January 2012: Is Warrantless GPS Surveillance Constitutional?

Washington Watch | January 2012
By Bruce Moyer

Technology often races ahead of the law, at times requiring the courts to try to catch up. That is what is happening in a highly anticipated case before the U.S. Supreme Court: testing whether warrantless police use of a widespread technology violates the expectation of privacy.

The technology at issue is a Global Positioning System, or GPS, device. How many of us haven’t used GPS in our cars to help get us to a destination? GPS technology uses electronic signals and satellites to identify where our car is located relative to our surroundings.

It also can be used in police surveillance, permitting authorities to effortlessly and continuously track a suspect’s car and its whereabouts. In that context, the Supreme Court is probing whether the Fourth Amendment is violated when police install a hidden GPS tracking device on a suspect’s car without his permission and use the device without a search warrant to track the suspect over an extended period of time.

The case is United States v. Antoine Jones (No. 10-1259). Jones was a drug dealer in the District of Columbia whose movements were secretly tracked by the police without a warrant for nearly a month with a GPS device hidden under his car.

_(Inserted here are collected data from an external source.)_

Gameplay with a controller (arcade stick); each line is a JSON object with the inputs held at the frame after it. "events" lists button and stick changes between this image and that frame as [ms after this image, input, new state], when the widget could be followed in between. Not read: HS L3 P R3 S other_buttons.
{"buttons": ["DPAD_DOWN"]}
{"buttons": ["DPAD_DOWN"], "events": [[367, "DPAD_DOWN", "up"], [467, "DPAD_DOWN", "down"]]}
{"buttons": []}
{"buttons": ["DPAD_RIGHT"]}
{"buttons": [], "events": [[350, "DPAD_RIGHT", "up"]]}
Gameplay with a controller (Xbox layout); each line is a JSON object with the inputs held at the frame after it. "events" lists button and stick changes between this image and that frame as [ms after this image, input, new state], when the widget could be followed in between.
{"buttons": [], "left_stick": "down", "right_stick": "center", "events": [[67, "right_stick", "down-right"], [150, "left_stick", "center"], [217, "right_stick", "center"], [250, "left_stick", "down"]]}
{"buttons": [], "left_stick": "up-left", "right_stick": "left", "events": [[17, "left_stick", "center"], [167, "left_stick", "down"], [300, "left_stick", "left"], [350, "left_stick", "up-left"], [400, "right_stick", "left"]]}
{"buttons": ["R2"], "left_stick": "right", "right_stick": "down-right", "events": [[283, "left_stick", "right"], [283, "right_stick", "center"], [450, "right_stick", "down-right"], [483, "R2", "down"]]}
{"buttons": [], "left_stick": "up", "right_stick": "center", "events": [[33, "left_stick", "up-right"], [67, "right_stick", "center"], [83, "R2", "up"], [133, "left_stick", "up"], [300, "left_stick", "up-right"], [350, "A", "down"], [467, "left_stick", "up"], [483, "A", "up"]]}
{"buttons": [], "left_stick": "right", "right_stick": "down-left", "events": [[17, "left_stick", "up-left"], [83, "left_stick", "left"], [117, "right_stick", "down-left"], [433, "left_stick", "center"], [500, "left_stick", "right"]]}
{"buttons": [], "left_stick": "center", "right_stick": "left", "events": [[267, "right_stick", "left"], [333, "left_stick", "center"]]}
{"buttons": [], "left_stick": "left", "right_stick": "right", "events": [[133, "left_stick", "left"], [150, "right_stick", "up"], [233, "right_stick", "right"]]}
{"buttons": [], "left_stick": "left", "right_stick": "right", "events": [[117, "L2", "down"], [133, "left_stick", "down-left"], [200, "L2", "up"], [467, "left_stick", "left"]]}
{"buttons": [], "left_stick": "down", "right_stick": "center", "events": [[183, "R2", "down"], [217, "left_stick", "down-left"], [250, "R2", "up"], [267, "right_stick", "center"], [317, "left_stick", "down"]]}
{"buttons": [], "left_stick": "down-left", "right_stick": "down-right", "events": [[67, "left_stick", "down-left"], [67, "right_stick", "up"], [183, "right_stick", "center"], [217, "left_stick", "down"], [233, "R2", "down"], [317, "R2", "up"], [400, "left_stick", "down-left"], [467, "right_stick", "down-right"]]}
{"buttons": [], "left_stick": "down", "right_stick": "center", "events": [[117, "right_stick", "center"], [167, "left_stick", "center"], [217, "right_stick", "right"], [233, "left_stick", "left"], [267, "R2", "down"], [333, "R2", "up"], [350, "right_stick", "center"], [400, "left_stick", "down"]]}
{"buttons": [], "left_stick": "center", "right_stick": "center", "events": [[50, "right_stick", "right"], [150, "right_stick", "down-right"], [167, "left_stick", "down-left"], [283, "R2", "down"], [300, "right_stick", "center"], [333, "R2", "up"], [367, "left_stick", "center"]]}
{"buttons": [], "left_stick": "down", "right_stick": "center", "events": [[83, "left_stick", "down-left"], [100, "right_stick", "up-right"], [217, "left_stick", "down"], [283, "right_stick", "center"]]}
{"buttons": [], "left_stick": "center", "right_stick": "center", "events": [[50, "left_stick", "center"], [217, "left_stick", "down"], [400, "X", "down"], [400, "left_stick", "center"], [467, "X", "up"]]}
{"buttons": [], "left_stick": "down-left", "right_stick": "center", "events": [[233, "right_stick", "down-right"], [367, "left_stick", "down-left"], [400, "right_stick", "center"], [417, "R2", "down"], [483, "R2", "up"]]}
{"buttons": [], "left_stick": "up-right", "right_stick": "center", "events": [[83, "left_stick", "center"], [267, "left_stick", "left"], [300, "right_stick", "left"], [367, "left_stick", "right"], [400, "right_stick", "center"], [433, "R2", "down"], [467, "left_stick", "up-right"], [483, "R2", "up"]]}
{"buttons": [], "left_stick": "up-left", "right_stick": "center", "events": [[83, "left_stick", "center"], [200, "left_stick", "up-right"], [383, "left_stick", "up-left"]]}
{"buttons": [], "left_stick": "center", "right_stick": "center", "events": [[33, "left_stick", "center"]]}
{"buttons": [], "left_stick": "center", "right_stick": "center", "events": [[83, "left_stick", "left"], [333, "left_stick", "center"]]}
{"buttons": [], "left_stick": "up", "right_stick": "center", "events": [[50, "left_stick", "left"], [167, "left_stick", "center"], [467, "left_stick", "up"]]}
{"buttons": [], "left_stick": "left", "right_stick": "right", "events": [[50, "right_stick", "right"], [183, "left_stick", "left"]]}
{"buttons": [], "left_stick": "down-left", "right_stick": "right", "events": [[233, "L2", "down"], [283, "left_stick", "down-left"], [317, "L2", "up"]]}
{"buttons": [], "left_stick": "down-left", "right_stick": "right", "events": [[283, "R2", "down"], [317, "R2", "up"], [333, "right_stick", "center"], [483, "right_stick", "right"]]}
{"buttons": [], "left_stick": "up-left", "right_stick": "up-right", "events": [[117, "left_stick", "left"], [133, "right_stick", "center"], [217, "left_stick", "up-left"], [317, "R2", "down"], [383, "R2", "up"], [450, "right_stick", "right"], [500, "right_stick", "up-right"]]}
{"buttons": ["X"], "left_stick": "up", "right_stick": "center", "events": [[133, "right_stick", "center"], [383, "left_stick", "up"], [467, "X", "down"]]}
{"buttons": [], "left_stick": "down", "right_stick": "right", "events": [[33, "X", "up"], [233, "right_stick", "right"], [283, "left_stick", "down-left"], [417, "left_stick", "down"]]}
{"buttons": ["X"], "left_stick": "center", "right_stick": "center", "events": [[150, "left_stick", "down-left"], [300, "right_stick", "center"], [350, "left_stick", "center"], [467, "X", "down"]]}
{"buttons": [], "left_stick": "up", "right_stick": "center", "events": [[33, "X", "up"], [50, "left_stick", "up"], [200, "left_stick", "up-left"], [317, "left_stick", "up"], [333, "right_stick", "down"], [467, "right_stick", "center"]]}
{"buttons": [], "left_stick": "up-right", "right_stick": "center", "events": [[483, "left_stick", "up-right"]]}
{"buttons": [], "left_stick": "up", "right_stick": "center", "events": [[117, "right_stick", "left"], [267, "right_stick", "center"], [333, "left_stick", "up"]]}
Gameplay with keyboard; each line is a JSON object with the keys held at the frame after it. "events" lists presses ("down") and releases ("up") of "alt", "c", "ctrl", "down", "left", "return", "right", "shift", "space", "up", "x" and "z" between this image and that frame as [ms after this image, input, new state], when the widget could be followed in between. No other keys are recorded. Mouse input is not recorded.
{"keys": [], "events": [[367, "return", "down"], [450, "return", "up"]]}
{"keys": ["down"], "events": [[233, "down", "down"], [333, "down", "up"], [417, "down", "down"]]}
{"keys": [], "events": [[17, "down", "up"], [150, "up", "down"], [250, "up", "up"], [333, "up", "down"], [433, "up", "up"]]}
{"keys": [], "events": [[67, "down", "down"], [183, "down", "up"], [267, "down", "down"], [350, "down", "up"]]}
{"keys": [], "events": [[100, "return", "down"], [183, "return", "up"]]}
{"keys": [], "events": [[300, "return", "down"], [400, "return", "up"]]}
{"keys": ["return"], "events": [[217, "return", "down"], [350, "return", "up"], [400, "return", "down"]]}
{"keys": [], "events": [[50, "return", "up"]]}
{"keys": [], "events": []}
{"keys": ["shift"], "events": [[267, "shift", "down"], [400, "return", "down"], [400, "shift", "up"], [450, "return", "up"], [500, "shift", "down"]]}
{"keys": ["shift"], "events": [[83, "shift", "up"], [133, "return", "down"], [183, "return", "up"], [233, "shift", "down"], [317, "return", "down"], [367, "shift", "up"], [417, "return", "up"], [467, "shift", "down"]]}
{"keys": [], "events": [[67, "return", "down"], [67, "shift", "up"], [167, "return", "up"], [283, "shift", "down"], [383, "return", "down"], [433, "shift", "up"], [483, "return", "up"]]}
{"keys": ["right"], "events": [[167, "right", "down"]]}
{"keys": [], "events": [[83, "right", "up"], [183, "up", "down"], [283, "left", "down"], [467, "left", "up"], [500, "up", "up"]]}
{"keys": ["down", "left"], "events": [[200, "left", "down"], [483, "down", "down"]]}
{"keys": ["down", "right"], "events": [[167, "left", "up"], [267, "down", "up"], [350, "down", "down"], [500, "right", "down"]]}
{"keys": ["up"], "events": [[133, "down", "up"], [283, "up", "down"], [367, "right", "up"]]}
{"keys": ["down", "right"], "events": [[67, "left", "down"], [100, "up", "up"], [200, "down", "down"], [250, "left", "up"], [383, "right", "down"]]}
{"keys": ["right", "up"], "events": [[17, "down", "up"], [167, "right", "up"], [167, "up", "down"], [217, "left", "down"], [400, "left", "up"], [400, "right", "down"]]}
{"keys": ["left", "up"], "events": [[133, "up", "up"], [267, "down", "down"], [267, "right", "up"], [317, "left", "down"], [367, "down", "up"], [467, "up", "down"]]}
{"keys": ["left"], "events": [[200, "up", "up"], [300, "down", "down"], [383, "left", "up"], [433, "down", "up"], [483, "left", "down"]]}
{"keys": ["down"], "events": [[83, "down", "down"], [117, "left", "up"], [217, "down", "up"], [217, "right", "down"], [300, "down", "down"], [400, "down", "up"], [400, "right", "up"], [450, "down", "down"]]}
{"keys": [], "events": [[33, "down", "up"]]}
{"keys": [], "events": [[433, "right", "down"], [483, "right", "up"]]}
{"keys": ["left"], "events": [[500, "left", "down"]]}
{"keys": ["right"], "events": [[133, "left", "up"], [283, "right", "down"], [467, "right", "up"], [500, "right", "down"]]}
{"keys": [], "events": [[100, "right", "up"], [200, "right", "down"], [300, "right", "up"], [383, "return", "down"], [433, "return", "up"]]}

The GPS device ultimately led the police to a location where they found a huge stash of cocaine and cash. Jones ultimately was convicted and sentenced to life imprisonment, then appealed that verdict, challenging the warrantless use of a GPS device that led to his conviction.

On appeal, the D.C. Circuit Court of Appeals overturned Jones’ conviction, concluding that the prolonged use of the GPS tracking device without a search warrant violated the Fourth Amendment. It ruled that the GPS tracking efforts intruded on Jones’ expectation of privacy and constituted an impermissible “search” by police when undertaken without a warrant. Applying the principle laid down by the Supreme Court in the landmark Katz decision in 1967—that the Fourth Amendment “protects people, not places”—the circuit court concluded that Jones had a reasonable expectation of privacy in his car, especially over a prolonged period, and that the police had overstepped the bounds of the law in tracking him without a warrant.

But in a digital era of ubiquitous mobile devices, when surveillance cameras and social media are increasingly opening our lives to ongoing public view, are our expectations of privacy less today than they were decades ago? Or is there still a remnant expectation of privacy, even when our movements still occur in plain view? That is the core issue before the Supreme Court in Jones.

As Lyle Denniston, a SCOTUSBlog commentator, has written,
Over the years, the Court has been quite willing to accept that there is an “expectation of privacy” when the police want to monitor something that is going on inside a home or even inside such a “private” place as a telephone booth when the caller has closed the door to the rest of the world. It has been decidedly less willing to acknowledge a claim of privacy when it occurs out in the open—and it usually has treated being in a car or truck as being out in the open.
That is why the Supreme Court in 1983 in U.S. v. Knotts permitted the police to use a secretly hidden radio transmitter without a warrant to monitor a suspect that led them to a location used by the suspect to manufacture illegal drugs. Sound familiar? Yes, the fact pattern in Knotts is eerily similar to the pattern in Jones in many respects.

The warrantless surveillance at issue in Knotts was legitimate, the Supreme Court said, because it was equivalent to what the police could have accomplished the old-fashioned way by following the suspect’s car on public roads with their own eyes. “A person traveling in an automobile on public thoroughfares has no reasonable expectation of privacy in his movements from one place to another,” the Court declared in Knotts. In fact, several appellate courts have used Knotts to uphold GPS surveillance technology to track suspects on public streets and highways.

But the D.C. Circuit Court in Jones distinguished that case from Knotts, pointing to the use of a tracking device in Knotts on one specific trip, compared to the ongoing monitoring of the suspect involved in Jones. Prolonged monitoring is much more intrusive of privacy, because it creates an extensive log of a person’s behavior, the circuit court said. This collecting of increasing and massive amounts of data about our lives—and the Orwellian portents of future technologies yet to be invented—may be the driver that causes the Supreme Court to pause and place limits on police surveillance using potentially intrusive technology.